REQUIRED ACTION :: From the material beneath, pull every line with the word "Асосий".
● ● ● ● ● ● ●
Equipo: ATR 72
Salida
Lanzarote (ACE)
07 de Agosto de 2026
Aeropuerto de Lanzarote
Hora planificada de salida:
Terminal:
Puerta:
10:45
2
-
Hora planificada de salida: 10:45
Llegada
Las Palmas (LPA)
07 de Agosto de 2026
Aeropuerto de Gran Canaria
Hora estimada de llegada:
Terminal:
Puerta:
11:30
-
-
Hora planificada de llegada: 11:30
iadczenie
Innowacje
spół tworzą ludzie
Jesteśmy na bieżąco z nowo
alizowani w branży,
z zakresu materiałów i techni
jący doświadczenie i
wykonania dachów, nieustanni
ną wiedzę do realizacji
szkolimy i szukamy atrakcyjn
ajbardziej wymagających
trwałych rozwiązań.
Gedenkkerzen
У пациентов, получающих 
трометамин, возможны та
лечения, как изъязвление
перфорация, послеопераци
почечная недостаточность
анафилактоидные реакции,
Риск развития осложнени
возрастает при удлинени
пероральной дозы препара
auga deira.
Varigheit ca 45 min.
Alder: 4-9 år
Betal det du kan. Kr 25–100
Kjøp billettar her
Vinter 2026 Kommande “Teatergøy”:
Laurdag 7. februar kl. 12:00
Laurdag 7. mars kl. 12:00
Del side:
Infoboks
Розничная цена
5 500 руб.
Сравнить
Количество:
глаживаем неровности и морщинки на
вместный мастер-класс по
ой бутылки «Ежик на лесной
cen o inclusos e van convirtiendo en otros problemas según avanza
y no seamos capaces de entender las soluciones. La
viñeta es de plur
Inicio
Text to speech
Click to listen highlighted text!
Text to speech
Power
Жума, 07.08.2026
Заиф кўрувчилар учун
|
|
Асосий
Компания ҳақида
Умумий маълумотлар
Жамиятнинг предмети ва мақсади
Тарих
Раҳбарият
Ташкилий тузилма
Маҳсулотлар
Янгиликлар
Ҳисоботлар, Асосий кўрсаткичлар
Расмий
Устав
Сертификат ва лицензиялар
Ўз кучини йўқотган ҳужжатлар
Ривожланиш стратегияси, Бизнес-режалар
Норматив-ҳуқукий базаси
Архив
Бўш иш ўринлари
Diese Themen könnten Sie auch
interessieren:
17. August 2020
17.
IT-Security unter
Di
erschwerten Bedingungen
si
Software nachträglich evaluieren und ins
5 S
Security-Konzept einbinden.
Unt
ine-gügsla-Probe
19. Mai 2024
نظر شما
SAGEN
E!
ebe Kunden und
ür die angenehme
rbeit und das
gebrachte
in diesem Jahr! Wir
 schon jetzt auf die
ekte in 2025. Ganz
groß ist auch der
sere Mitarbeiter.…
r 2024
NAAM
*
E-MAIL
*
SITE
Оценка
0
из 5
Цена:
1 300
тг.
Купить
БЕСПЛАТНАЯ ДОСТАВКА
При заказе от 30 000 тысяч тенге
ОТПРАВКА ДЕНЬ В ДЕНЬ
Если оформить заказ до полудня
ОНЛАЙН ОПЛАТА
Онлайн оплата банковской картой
● ● ● ● ● ● ●
RESULT OF THE TASK ::
Асосий
Ҳисоботлар, Асосий кўрсаткичлар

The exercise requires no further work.